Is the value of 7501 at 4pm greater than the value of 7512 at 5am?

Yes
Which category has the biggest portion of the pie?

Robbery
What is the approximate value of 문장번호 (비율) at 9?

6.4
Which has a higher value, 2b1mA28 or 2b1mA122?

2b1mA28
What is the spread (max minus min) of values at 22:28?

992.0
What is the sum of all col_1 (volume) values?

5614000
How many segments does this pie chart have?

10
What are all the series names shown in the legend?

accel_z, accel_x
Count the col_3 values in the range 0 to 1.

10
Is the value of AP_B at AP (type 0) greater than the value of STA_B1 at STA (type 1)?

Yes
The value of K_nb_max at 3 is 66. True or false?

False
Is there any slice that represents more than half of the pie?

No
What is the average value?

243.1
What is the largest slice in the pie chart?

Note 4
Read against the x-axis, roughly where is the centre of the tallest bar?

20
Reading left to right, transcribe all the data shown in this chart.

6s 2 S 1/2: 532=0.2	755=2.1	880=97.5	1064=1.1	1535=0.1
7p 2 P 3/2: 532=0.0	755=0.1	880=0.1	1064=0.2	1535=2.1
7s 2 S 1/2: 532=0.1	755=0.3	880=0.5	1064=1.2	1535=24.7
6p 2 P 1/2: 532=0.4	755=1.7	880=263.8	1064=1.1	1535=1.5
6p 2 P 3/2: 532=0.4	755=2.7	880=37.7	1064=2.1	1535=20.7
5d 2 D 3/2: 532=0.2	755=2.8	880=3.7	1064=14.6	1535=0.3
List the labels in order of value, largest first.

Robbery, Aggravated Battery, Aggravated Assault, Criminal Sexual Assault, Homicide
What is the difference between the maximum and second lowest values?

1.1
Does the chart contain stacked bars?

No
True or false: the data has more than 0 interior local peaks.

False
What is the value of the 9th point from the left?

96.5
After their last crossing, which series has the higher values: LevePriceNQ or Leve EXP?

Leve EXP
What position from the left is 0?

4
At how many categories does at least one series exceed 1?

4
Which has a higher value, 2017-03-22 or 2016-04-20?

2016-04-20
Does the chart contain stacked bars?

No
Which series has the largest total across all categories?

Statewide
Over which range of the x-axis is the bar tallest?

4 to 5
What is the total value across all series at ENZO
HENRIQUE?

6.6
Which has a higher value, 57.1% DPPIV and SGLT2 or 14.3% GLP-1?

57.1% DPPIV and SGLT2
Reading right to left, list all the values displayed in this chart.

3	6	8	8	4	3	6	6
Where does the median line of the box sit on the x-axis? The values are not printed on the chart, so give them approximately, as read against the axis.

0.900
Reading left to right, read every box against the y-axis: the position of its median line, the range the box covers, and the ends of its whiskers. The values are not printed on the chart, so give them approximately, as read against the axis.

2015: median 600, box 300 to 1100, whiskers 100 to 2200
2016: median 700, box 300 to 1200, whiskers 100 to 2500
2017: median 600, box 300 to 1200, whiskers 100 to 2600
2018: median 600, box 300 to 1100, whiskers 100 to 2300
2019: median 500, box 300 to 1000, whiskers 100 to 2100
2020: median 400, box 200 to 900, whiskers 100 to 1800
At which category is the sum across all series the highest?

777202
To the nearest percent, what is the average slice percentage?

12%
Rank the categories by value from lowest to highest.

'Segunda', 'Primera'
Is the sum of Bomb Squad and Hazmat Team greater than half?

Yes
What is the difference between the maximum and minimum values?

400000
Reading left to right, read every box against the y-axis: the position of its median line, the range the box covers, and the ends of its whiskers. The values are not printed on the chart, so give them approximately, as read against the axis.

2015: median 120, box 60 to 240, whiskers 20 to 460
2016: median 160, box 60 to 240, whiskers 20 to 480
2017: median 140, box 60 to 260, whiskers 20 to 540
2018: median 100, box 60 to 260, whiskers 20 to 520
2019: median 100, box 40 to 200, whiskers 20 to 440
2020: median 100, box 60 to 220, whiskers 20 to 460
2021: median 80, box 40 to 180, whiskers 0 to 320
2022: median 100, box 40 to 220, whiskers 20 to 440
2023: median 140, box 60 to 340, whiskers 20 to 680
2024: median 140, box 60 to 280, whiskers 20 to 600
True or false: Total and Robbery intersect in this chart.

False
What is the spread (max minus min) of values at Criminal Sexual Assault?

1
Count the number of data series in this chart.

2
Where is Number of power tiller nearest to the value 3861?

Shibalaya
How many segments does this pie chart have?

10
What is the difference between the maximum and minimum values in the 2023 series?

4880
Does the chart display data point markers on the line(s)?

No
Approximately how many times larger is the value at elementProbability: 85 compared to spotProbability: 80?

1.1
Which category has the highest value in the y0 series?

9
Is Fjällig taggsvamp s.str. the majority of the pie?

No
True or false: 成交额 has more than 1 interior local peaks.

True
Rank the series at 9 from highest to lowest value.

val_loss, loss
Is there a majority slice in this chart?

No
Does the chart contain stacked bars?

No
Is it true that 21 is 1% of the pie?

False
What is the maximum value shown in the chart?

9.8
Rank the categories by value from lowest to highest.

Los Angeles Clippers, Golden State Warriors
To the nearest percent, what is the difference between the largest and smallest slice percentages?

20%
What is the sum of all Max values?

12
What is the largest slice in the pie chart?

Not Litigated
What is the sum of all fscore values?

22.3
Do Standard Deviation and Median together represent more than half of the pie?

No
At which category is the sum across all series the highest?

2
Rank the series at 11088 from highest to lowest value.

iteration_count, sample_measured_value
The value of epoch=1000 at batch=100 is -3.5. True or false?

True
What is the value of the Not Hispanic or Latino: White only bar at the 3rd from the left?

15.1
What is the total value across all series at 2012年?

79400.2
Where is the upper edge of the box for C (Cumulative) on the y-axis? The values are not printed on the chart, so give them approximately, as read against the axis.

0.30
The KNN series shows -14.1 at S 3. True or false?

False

* **REQUIRED WORK**
Reproduce every row above verbatim, in the original order and with the same line breaks.

* **SOLVED PROBLEM**
Is the value of 7501 at 4pm greater than the value of 7512 at 5am?

Yes
Which category has the biggest portion of the pie?

Robbery
What is the approximate value of 문장번호 (비율) at 9?

6.4
Which has a higher value, 2b1mA28 or 2b1mA122?

2b1mA28
What is the spread (max minus min) of values at 22:28?

992.0
What is the sum of all col_1 (volume) values?

5614000
How many segments does this pie chart have?

10
What are all the series names shown in the legend?

accel_z, accel_x
Count the col_3 values in the range 0 to 1.

10
Is the value of AP_B at AP (type 0) greater than the value of STA_B1 at STA (type 1)?

Yes
The value of K_nb_max at 3 is 66. True or false?

False
Is there any slice that represents more than half of the pie?

No
What is the average value?

243.1
What is the largest slice in the pie chart?

Note 4
Read against the x-axis, roughly where is the centre of the tallest bar?

20
Reading left to right, transcribe all the data shown in this chart.

6s 2 S 1/2: 532=0.2	755=2.1	880=97.5	1064=1.1	1535=0.1
7p 2 P 3/2: 532=0.0	755=0.1	880=0.1	1064=0.2	1535=2.1
7s 2 S 1/2: 532=0.1	755=0.3	880=0.5	1064=1.2	1535=24.7
6p 2 P 1/2: 532=0.4	755=1.7	880=263.8	1064=1.1	1535=1.5
6p 2 P 3/2: 532=0.4	755=2.7	880=37.7	1064=2.1	1535=20.7
5d 2 D 3/2: 532=0.2	755=2.8	880=3.7	1064=14.6	1535=0.3
List the labels in order of value, largest first.

Robbery, Aggravated Battery, Aggravated Assault, Criminal Sexual Assault, Homicide
What is the difference between the maximum and second lowest values?

1.1
Does the chart contain stacked bars?

No
True or false: the data has more than 0 interior local peaks.

False
What is the value of the 9th point from the left?

96.5
After their last crossing, which series has the higher values: LevePriceNQ or Leve EXP?

Leve EXP
What position from the left is 0?

4
At how many categories does at least one series exceed 1?

4
Which has a higher value, 2017-03-22 or 2016-04-20?

2016-04-20
Does the chart contain stacked bars?

No
Which series has the largest total across all categories?

Statewide
Over which range of the x-axis is the bar tallest?

4 to 5
What is the total value across all series at ENZO
HENRIQUE?

6.6
Which has a higher value, 57.1% DPPIV and SGLT2 or 14.3% GLP-1?

57.1% DPPIV and SGLT2
Reading right to left, list all the values displayed in this chart.

3	6	8	8	4	3	6	6
Where does the median line of the box sit on the x-axis? The values are not printed on the chart, so give them approximately, as read against the axis.

0.900
Reading left to right, read every box against the y-axis: the position of its median line, the range the box covers, and the ends of its whiskers. The values are not printed on the chart, so give them approximately, as read against the axis.

2015: median 600, box 300 to 1100, whiskers 100 to 2200
2016: median 700, box 300 to 1200, whiskers 100 to 2500
2017: median 600, box 300 to 1200, whiskers 100 to 2600
2018: median 600, box 300 to 1100, whiskers 100 to 2300
2019: median 500, box 300 to 1000, whiskers 100 to 2100
2020: median 400, box 200 to 900, whiskers 100 to 1800
At which category is the sum across all series the highest?

777202
To the nearest percent, what is the average slice percentage?

12%
Rank the categories by value from lowest to highest.

'Segunda', 'Primera'
Is the sum of Bomb Squad and Hazmat Team greater than half?

Yes
What is the difference between the maximum and minimum values?

400000
Reading left to right, read every box against the y-axis: the position of its median line, the range the box covers, and the ends of its whiskers. The values are not printed on the chart, so give them approximately, as read against the axis.

2015: median 120, box 60 to 240, whiskers 20 to 460
2016: median 160, box 60 to 240, whiskers 20 to 480
2017: median 140, box 60 to 260, whiskers 20 to 540
2018: median 100, box 60 to 260, whiskers 20 to 520
2019: median 100, box 40 to 200, whiskers 20 to 440
2020: median 100, box 60 to 220, whiskers 20 to 460
2021: median 80, box 40 to 180, whiskers 0 to 320
2022: median 100, box 40 to 220, whiskers 20 to 440
2023: median 140, box 60 to 340, whiskers 20 to 680
2024: median 140, box 60 to 280, whiskers 20 to 600
True or false: Total and Robbery intersect in this chart.

False
What is the spread (max minus min) of values at Criminal Sexual Assault?

1
Count the number of data series in this chart.

2
Where is Number of power tiller nearest to the value 3861?

Shibalaya
How many segments does this pie chart have?

10
What is the difference between the maximum and minimum values in the 2023 series?

4880
Does the chart display data point markers on the line(s)?

No
Approximately how many times larger is the value at elementProbability: 85 compared to spotProbability: 80?

1.1
Which category has the highest value in the y0 series?

9
Is Fjällig taggsvamp s.str. the majority of the pie?

No
True or false: 成交额 has more than 1 interior local peaks.

True
Rank the series at 9 from highest to lowest value.

val_loss, loss
Is there a majority slice in this chart?

No
Does the chart contain stacked bars?

No
Is it true that 21 is 1% of the pie?

False
What is the maximum value shown in the chart?

9.8
Rank the categories by value from lowest to highest.

Los Angeles Clippers, Golden State Warriors
To the nearest percent, what is the difference between the largest and smallest slice percentages?

20%
What is the sum of all Max values?

12
What is the largest slice in the pie chart?

Not Litigated
What is the sum of all fscore values?

22.3
Do Standard Deviation and Median together represent more than half of the pie?

No
At which category is the sum across all series the highest?

2
Rank the series at 11088 from highest to lowest value.

iteration_count, sample_measured_value
The value of epoch=1000 at batch=100 is -3.5. True or false?

True
What is the value of the Not Hispanic or Latino: White only bar at the 3rd from the left?

15.1
What is the total value across all series at 2012年?

79400.2
Where is the upper edge of the box for C (Cumulative) on the y-axis? The values are not printed on the chart, so give them approximately, as read against the axis.

0.30
The KNN series shows -14.1 at S 3. True or false?

False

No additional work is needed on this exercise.